Brief:
Reproduce the entries shown below only from the line with "21,1,0.4,0.2,-0.2,-0.1,($1)+(20)*" down to the line with "1,1,$4,($4)/(2),0,20*", keeping both end lines and copying each one exactly.

Data shown:
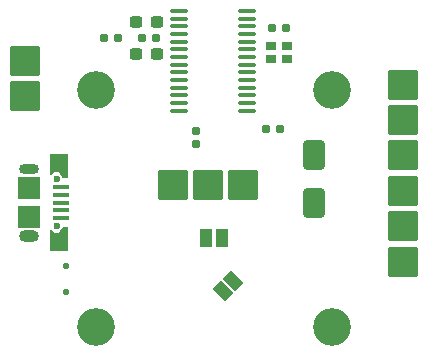
<source format=gbr>
%TF.GenerationSoftware,KiCad,Pcbnew,7.0.6-7.0.6~ubuntu22.04.1*%
%TF.CreationDate,2023-07-18T23:37:18-07:00*%
%TF.ProjectId,NHz_F4_FC,4e487a5f-4634-45f4-9643-2e6b69636164,rev?*%
%TF.SameCoordinates,Original*%
%TF.FileFunction,Soldermask,Bot*%
%TF.FilePolarity,Negative*%
%FSLAX46Y46*%
G04 Gerber Fmt 4.6, Leading zero omitted, Abs format (unit mm)*
G04 Created by KiCad (PCBNEW 7.0.6-7.0.6~ubuntu22.04.1) date 2023-07-18 23:37:18*
%MOMM*%
%LPD*%
G01*
G04 APERTURE LIST*
G04 Aperture macros list*
%AMRoundRect*
0 Rectangle with rounded corners*
0 $1 Rounding radius*
0 $2 $3 $4 $5 $6 $7 $8 $9 X,Y pos of 4 corners*
0 Add a 4 corners polygon primitive as box body*
4,1,4,$2,$3,$4,$5,$6,$7,$8,$9,$2,$3,0*
0 Add four circle primitives for the rounded corners*
1,1,$1+$1,$2,$3*
1,1,$1+$1,$4,$5*
1,1,$1+$1,$6,$7*
1,1,$1+$1,$8,$9*
0 Add four rect primitives between the rounded corners*
20,1,$1+$1,$2,$3,$4,$5,0*
20,1,$1+$1,$4,$5,$6,$7,0*
20,1,$1+$1,$6,$7,$8,$9,0*
20,1,$1+$1,$8,$9,$2,$3,0*%
%AMRotRect*
0 Rectangle, with rotation*
0 The origin of the aperture is its center*
0 $1 length*
0 $2 width*
0 $3 Rotation angle, in degrees counterclockwise*
0 Add horizontal line*
21,1,$1,$2,0,0,$3*%
%AMFreePoly0*
4,1,9,0.800000,0.650000,0.550000,0.400000,0.550000,0.000000,1.050000,-0.350000,1.050000,-0.800000,-1.050000,-0.800000,-1.050000,0.800000,0.800000,0.800000,0.800000,0.650000,0.800000,0.650000,$1*%
%AMFreePoly1*
4,1,9,1.050000,-0.800000,-1.050000,-0.800000,-1.050000,-0.350000,-0.550000,0.000000,-0.550000,0.400000,-0.800000,0.650000,-0.800000,0.800000,1.050000,0.800000,1.050000,-0.800000,1.050000,-0.800000,$1*%
G04 Aperture macros list end*
%ADD10C,3.200000*%
%ADD11RoundRect,0.160000X0.197500X0.160000X-0.197500X0.160000X-0.197500X-0.160000X0.197500X-0.160000X0*%
%ADD12RoundRect,0.125000X1.125000X1.125000X-1.125000X1.125000X-1.125000X-1.125000X1.125000X-1.125000X0*%
%ADD13C,0.600000*%
%ADD14R,1.350000X0.400000*%
%ADD15FreePoly0,90.000000*%
%ADD16O,1.700000X1.000000*%
%ADD17R,1.900000X1.900000*%
%ADD18O,1.700000X0.850000*%
%ADD19FreePoly1,90.000000*%
%ADD20RoundRect,0.125000X-0.125000X0.125000X-0.125000X-0.125000X0.125000X-0.125000X0.125000X0.125000X0*%
%ADD21RoundRect,0.155000X-0.212500X-0.155000X0.212500X-0.155000X0.212500X0.155000X-0.212500X0.155000X0*%
%ADD22RoundRect,0.250000X0.650000X-1.000000X0.650000X1.000000X-0.650000X1.000000X-0.650000X-1.000000X0*%
%ADD23RotRect,1.000000X1.500000X45.000000*%
%ADD24RoundRect,0.155000X0.212500X0.155000X-0.212500X0.155000X-0.212500X-0.155000X0.212500X-0.155000X0*%
%ADD25RoundRect,0.237500X0.300000X0.237500X-0.300000X0.237500X-0.300000X-0.237500X0.300000X-0.237500X0*%
%ADD26RoundRect,0.160000X-0.197500X-0.160000X0.197500X-0.160000X0.197500X0.160000X-0.197500X0.160000X0*%
%ADD27R,0.900000X0.800000*%
%ADD28R,1.000000X1.500000*%
%ADD29RoundRect,0.155000X-0.155000X0.212500X-0.155000X-0.212500X0.155000X-0.212500X0.155000X0.212500X0*%
%ADD30RoundRect,0.100000X0.637500X0.100000X-0.637500X0.100000X-0.637500X-0.100000X0.637500X-0.100000X0*%
G04 APERTURE END LIST*
D10*
%TO.C,H2*%
X140000000Y-40000000D03*
%TD*%
%TO.C,H4*%
X120000000Y-60000000D03*
%TD*%
%TO.C,H1*%
X120000000Y-40000000D03*
%TD*%
%TO.C,H3*%
X140000000Y-60000000D03*
%TD*%
D11*
%TO.C,R13*%
X121897500Y-35600000D03*
X120702500Y-35600000D03*
%TD*%
D12*
%TO.C,TP30*%
X129500000Y-48000000D03*
%TD*%
%TO.C,TP5*%
X146000000Y-48500000D03*
%TD*%
D13*
%TO.C,J1*%
X116710000Y-51500000D03*
X116710000Y-47500000D03*
D14*
X117035000Y-50800000D03*
X117035000Y-50150000D03*
X117035000Y-49500000D03*
X117035000Y-48850000D03*
X117035000Y-48200000D03*
D15*
X116910000Y-52600000D03*
D16*
X114360000Y-52325000D03*
D17*
X114360000Y-50700000D03*
X114360000Y-48300000D03*
D18*
X114360000Y-46675000D03*
D19*
X116910000Y-46400000D03*
%TD*%
D20*
%TO.C,D5*%
X117500000Y-54900000D03*
X117500000Y-57100000D03*
%TD*%
D12*
%TO.C,TP4*%
X146000000Y-42500000D03*
%TD*%
%TO.C,TP6*%
X146000000Y-54500000D03*
%TD*%
%TO.C,TP3*%
X146000000Y-45500000D03*
%TD*%
D21*
%TO.C,C1*%
X134932500Y-34700000D03*
X136067500Y-34700000D03*
%TD*%
D12*
%TO.C,TP25*%
X132500000Y-48000000D03*
%TD*%
D22*
%TO.C,D1*%
X138500000Y-49500000D03*
X138500000Y-45500000D03*
%TD*%
D12*
%TO.C,TP32*%
X114000000Y-37500000D03*
%TD*%
D23*
%TO.C,SW2*%
X130732429Y-57010783D03*
X131651667Y-56091545D03*
%TD*%
D24*
%TO.C,C2*%
X125067500Y-35600000D03*
X123932500Y-35600000D03*
%TD*%
D12*
%TO.C,TP29*%
X126500000Y-48000000D03*
%TD*%
%TO.C,TP18*%
X146000000Y-39500000D03*
%TD*%
D25*
%TO.C,C23*%
X125162500Y-34200000D03*
X123437500Y-34200000D03*
%TD*%
D26*
%TO.C,R12*%
X134402500Y-43300000D03*
X135597500Y-43300000D03*
%TD*%
D25*
%TO.C,C24*%
X125162500Y-36900000D03*
X123437500Y-36900000D03*
%TD*%
D27*
%TO.C,Y3*%
X136200000Y-37350000D03*
X134800000Y-37350000D03*
X134800000Y-36250000D03*
X136200000Y-36250000D03*
%TD*%
D28*
%TO.C,SW1*%
X130650000Y-52500000D03*
X129350000Y-52500000D03*
%TD*%
D12*
%TO.C,TP31*%
X114000000Y-40500000D03*
%TD*%
D29*
%TO.C,C22*%
X128500000Y-43432500D03*
X128500000Y-44567500D03*
%TD*%
D12*
%TO.C,TP22*%
X146000000Y-51500000D03*
%TD*%
D30*
%TO.C,U8*%
X132762500Y-33275000D03*
X132762500Y-33925000D03*
X132762500Y-34575000D03*
X132762500Y-35225000D03*
X132762500Y-35875000D03*
X132762500Y-36525000D03*
X132762500Y-37175000D03*
X132762500Y-37825000D03*
X132762500Y-38475000D03*
X132762500Y-39125000D03*
X132762500Y-39775000D03*
X132762500Y-40425000D03*
X132762500Y-41075000D03*
X132762500Y-41725000D03*
X127037500Y-41725000D03*
X127037500Y-41075000D03*
X127037500Y-40425000D03*
X127037500Y-39775000D03*
X127037500Y-39125000D03*
X127037500Y-38475000D03*
X127037500Y-37825000D03*
X127037500Y-37175000D03*
X127037500Y-36525000D03*
X127037500Y-35875000D03*
X127037500Y-35225000D03*
X127037500Y-34575000D03*
X127037500Y-33925000D03*
X127037500Y-33275000D03*
%TD*%
M02*

</source>
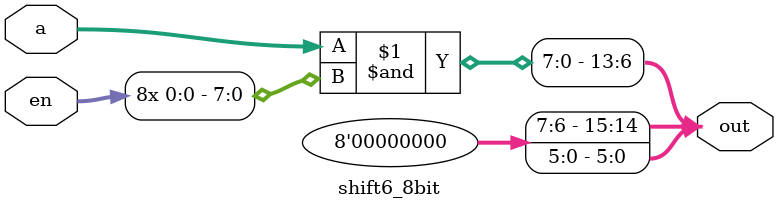
<source format=v>
module shift6_8bit(
	input [7:0] a,
	input en,
	output [15:0] out
);

assign out[15:14] = 2'b0;
assign out[13:6] = a&{8{en}};
assign out[5:0] = 6'b0;

endmodule

</source>
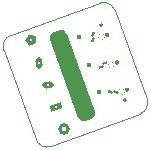
<source format=gtl>
%MOMM*%
%FSLAX34Y34*%
%IPPOS*%
%AMCOMP*
20,1,0.2,0,0.1,0.4,0.1,($1)+(20)*
21,1,0.4,0.2,-0.2,-0.1,($1)+(20)*
1,1,0.4,-1.2,0,($1)+(20)*
4,1,4,1.2,0,1.4,-0.2,1.2,-0.4,1,-0.2,1.2,0,($1)+(20)*
5,1,6,1.2,0.2,0.4,($1)+(20)*
7,0.7,0,0.6,0.5,0.15,($1)+(20)*%
%AMMACR*
21,1,$1,$2,0,0,20*
1,0,$3,0,0,20*%
%AMMACLO*
$4=($1)-($2)*
$5=($1)-($4)*
21,1,$5,$2,0,0,20*
1,1,$4,($4)/(2),0,20*
1,1,$4,($4)/(-2),0,20*
1,0,$3,0,0,20*%
%AMMACPO*
$4=($2)-($1)*
$5=($2)-($4)*
21,1,$1,$5,0,0,20*
1,1,$4,0,($4)/(2),20*
1,1,$4,0,($4)/(-2),20*
1,0,$3,0,0,20*%
%AMMACP*
5,1,$2,0,0,$1,($3)+(20)*
1,0,$4,0,0,20*%
%ADD10C,0.01*%
%ADD11C,1X0.4*%
%ADD12MACR,1X0.5X0.2*%
%ADD13MACLO,1X0.5X0.2*%
%ADD14MACPO,0.5X1X0.2*%
%ADD15MACP,1X5X90X0.2*%
%ADD16COMP,0*%
%ADD17COMP,45*%
%ADD18COMP,-45*%
G75*
%LPD*%
D10*
G01*
X49630Y-24751D02*
X124805Y2611D01*
G03*
X130782Y15428I-3420J9397D01*
G01*
X103420Y90603D01*
G03*
X90603Y96580I-9397J-3420D01*
G01*
X15428Y69218D01*
G03*
X9451Y56401I3420J-9397D01*
G01*
X36813Y-18774D01*
G03*
X49630Y-24751I9397J3420D01*
G01*
G36*
G01*
X79099Y-3383D02*
X83797Y-1673D01*
G03*
X86786Y4735I-1710J4698D01*
G01*
X62844Y70514D01*
G03*
X56436Y73502I-4698J-1710D01*
G01*
X51737Y71792D01*
G03*
X48749Y65383I1710J-4698D01*
G01*
X72690Y-395D01*
G03*
X79099Y-3383I4698J1710D01*
G01*
G37*
D11*
X60305Y-10224D03*
D12*
X53464Y8570D03*
D13*
X46624Y27364D03*
D14*
X39784Y46158D03*
D15*
X32943Y64952D03*
D16*
X93609Y44465D03*
D17*
X85058Y67957D03*
D18*
X102159Y20973D03*
M02*

</source>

Written answer:
21,1,0.4,0.2,-0.2,-0.1,($1)+(20)*
1,1,0.4,-1.2,0,($1)+(20)*
4,1,4,1.2,0,1.4,-0.2,1.2,-0.4,1,-0.2,1.2,0,($1)+(20)*
5,1,6,1.2,0.2,0.4,($1)+(20)*
7,0.7,0,0.6,0.5,0.15,($1)+(20)*%
%AMMACR*
21,1,$1,$2,0,0,20*
1,0,$3,0,0,20*%
%AMMACLO*
$4=($1)-($2)*
$5=($1)-($4)*
21,1,$5,$2,0,0,20*
1,1,$4,($4)/(2),0,20*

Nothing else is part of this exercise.